- **COLLECTED DATA**
══════

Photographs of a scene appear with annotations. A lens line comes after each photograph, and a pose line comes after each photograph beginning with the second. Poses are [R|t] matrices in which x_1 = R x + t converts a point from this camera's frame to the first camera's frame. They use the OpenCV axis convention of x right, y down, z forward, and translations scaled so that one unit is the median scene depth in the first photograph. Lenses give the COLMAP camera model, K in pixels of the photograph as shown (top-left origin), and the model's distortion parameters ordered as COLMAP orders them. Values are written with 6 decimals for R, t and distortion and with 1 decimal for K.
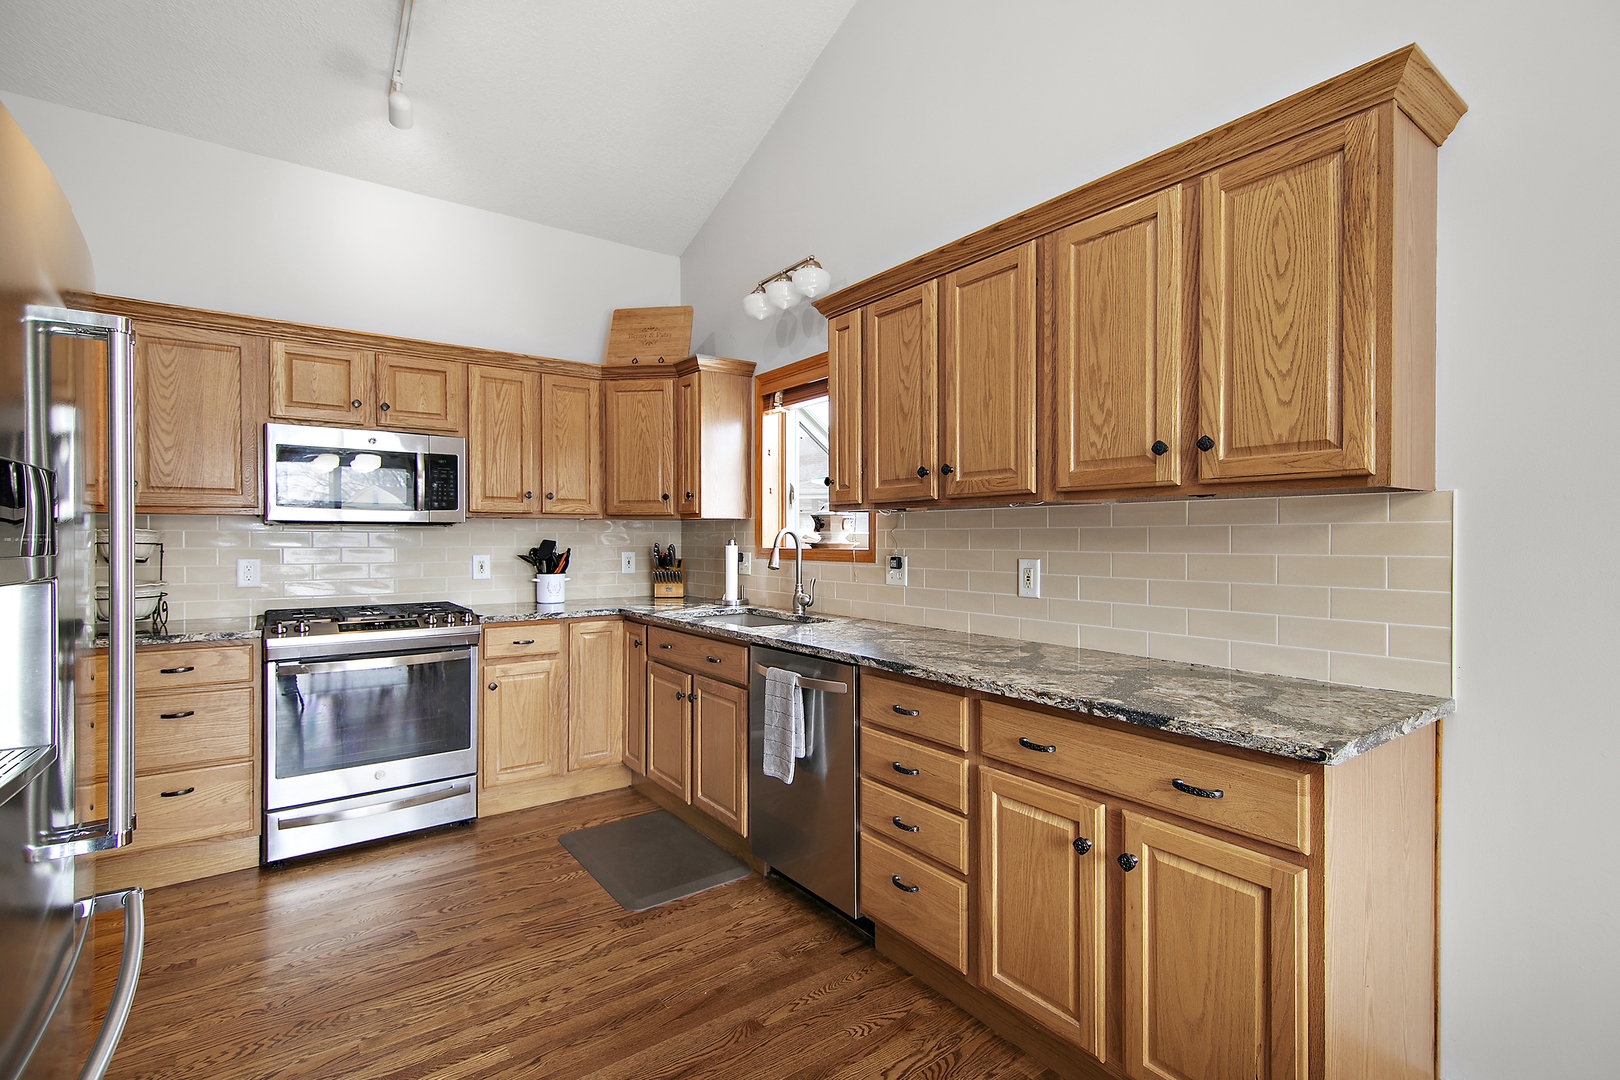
lens RADIAL K [[719.3, 0, 813.9], [0, 719.3, 539.2], [0, 0, 1]] dist [-0.002417, -0.003932]
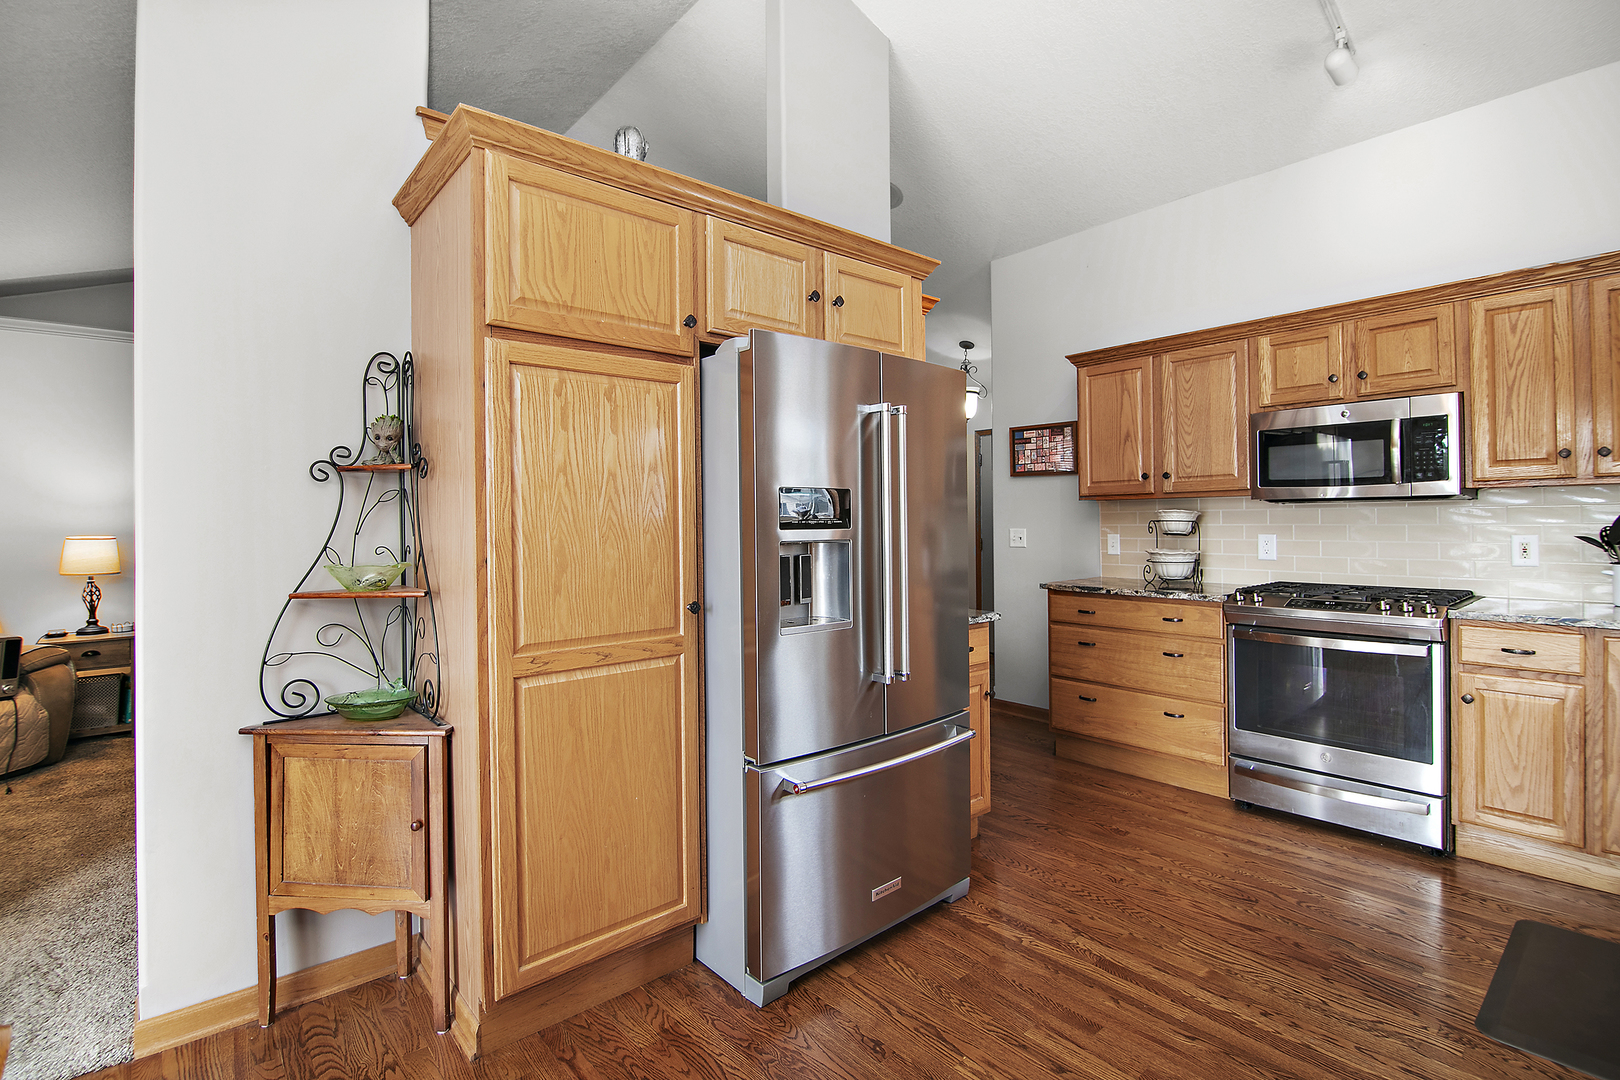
lens RADIAL K [[719.3, 0, 797.5], [0, 719.3, 521.8], [0, 0, 1]] dist [-0.002417, -0.003932]
pose [[0.085634, 0.001277, -0.996326, 0.275776], [0.010831, 0.999939, 0.002213, -0.002563], [0.996268, -0.010981, 0.085615, 0.180397]]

══════

- **WHAT IS NEEDED**
Copy the lines above with "annotations" changed to "labels" and nothing else altered, leaving out the pictures.

- **RESPONSE AREA**
Photographs of a scene appear with labels. A lens line comes after each photograph, and a pose line comes after each photograph beginning with the second. Poses are [R|t] matrices in which x_1 = R x + t converts a point from this camera's frame to the first camera's frame. They use the OpenCV axis convention of x right, y down, z forward, and translations scaled so that one unit is the median scene depth in the first photograph. Lenses give the COLMAP camera model, K in pixels of the photograph as shown (top-left origin), and the model's distortion parameters ordered as COLMAP orders them. Values are written with 6 decimals for R, t and distortion and with 1 decimal for K.
lens RADIAL K [[719.3, 0, 813.9], [0, 719.3, 539.2], [0, 0, 1]] dist [-0.002417, -0.003932]
lens RADIAL K [[719.3, 0, 797.5], [0, 719.3, 521.8], [0, 0, 1]] dist [-0.002417, -0.003932]
pose [[0.085634, 0.001277, -0.996326, 0.275776], [0.010831, 0.999939, 0.002213, -0.002563], [0.996268, -0.010981, 0.085615, 0.180397]]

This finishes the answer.